How Content Marketing and Content Strategy Work Together
Not all of the content you read on the Web has the same value or quality. What sets apart one piece of content from the next? The content that is excellently written and provides what readers want typically is put together using a combination of content marketing and content strategy. It’s easy to get the two misconstrued because they have a lot of similarities. However, content marketing and content strategy are two completely different things. The only related thing is that it involves content. Here’s a look into what the two are and how they can be used together to create great content.
A Deeper Look into Content Strategy
Simply put, a content strategy is a customized plan that lays out what the goals are of the business and how they can be reached using content on their Web site and other mediums. A great definition of it is: a content strategy plans for the delivery, creation and governance of content that is adaptive and valuable. Once a strategy has been formulated, it will address multiple questions about the content that will be used for the company. This includes:
- Why is the content being published?
- How is the content going to be published?
- When will the content be published?
- Where will the content be published?
- How often will the content be published
- What will happen after the content has been published?
These questions are great for building a foundation around a content strategy. Of course, more in depth questions will need to be answered regarding the content’s targeted audience, what the content will do for readers and the business, how the content will be created, how users will find and access the content and so on.
“Often you can be most effective by combining the rifle and the shotgun. Pick a topic laser-focused on your niche, or better yet, on your audience - but find a way to present it that the widest possible audience will say, ‘Hey, I gotta post that on Twitter!'” -David Leonhardt a professional writer from Thgmwriters.com.
Now What is Content Marketing?
Like with any advertising campaign, content marketing revolves around the creation of content with the purpose of attracting and retaining customers. A lot of the time, it will implement soft-selling stories about business culture and customer education, before bringing out the harder selling content with “Buy Now” buttons plastered throughout. You will find the corporate blog of Whole Foods and Starbucks to be great examples of this.
The sole purpose of content marketing is to persuade a particular audience and built loyalty with them, in order to meet conversion goals the business has set. The content is made to engage, influence, inform and/or expand the audience by connecting with them emotionally and appealing to their interests and needs. You can say that content marketing finds the perfect place between business and audience needs.
To have a solid marketing plan, it will need to have information about the target audience, suggestions for published deliverables, recommended channels to publish, promote and distribute the content. A workflow plan will also need to be created for development of deliverables, establishment of KPIs (Key Performance Indicators) and an editorial calendar.

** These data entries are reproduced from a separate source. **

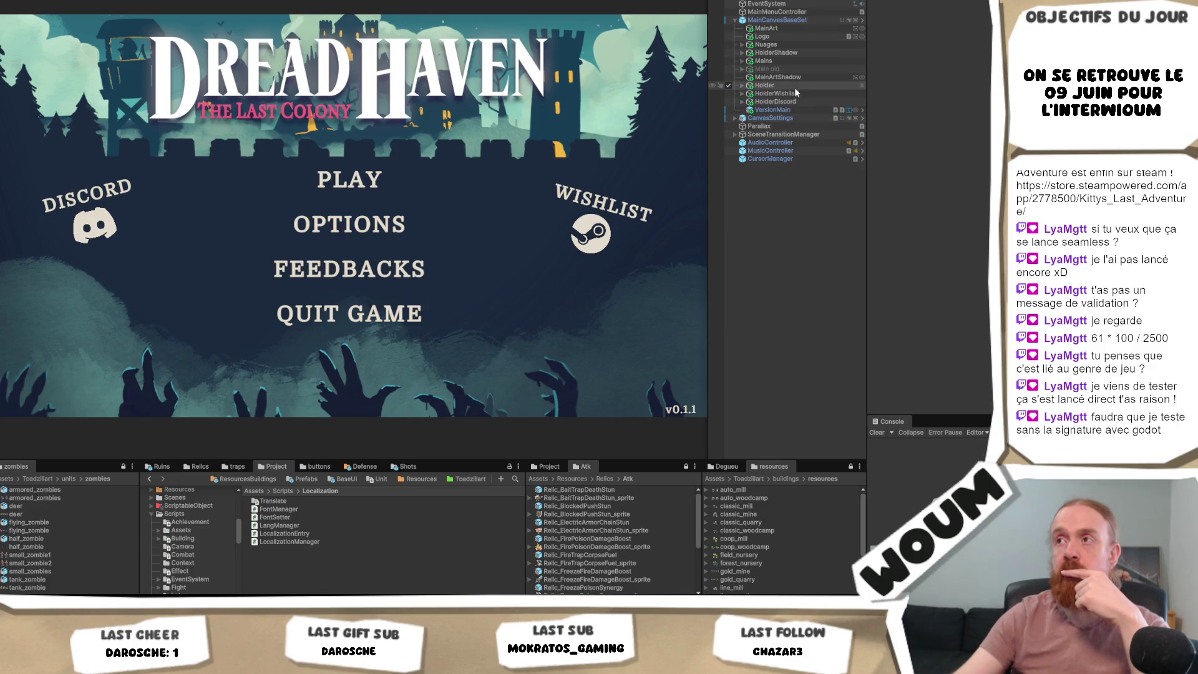
- Select SceneTransitionManager and expand it to reveal TransitionCanvas
{"action": "left_click", "coordinate": [792, 134]}
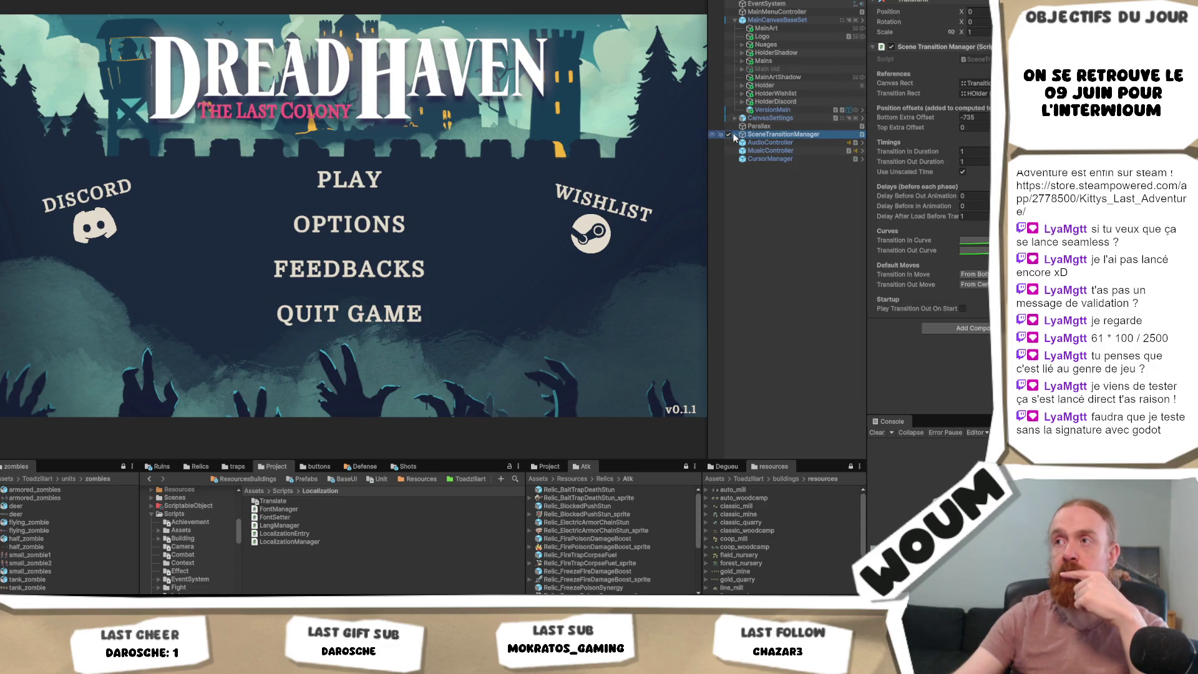
{"action": "left_click", "coordinate": [735, 134]}
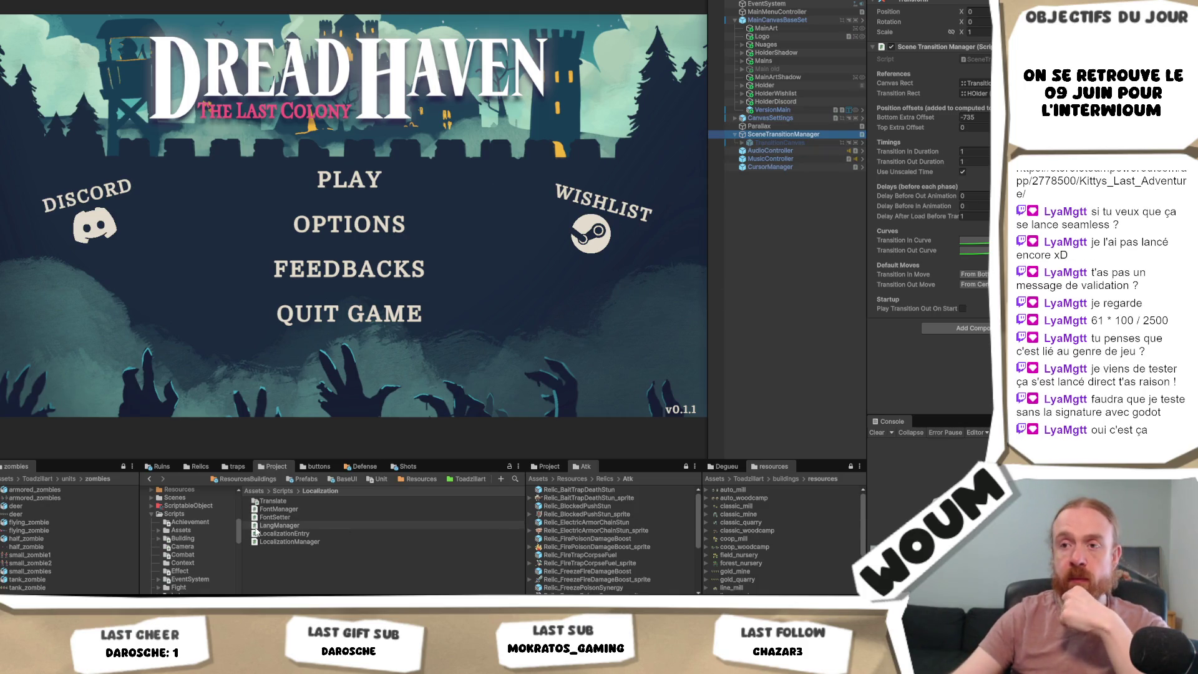
{"action": "left_click", "coordinate": [307, 479]}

Putting Two and Two Together
When you have a thorough content strategy, it can be used for on-site and off-site venues. For example, the content will be used for:
- Company blog
- Email marketing
- YouTube Videos
- Social media posts (Facebook, Twitter, Vine, etc.)
- Downloadable white papers
With content marketing, you can make your content strategy complete. A lot of businesses make the mistake of relying on content marketing only. This creates a problem where traffic is being driven to their Web site, but isn’t converting to sales because the content isn’t engaging enough. All the hard work renders no fruit to harvest in the end. If you focus too much on one or the other, you will likely end up with issues down the road.
You will find that the roles of the content marketers and content strategists oftentimes overlap, making it ideal for them to work together on projects. Developing a solid strategy together can make plans work out for the company and the customer. The strategist works out the how’s and the marketer’s work out the whys. The marketer will ensure that the content’s story and channels will help to develop the customer’s relationship with the brand and the strategist will put together the story, language and management processes in a way that it will be consistent across all mediums, languages and different teams, so to leverage the brand. When you put the two together, you will have content that delivers results.
If you are building content for your brand, it’s a good idea to get your content marketer and content strategist working together on all projects.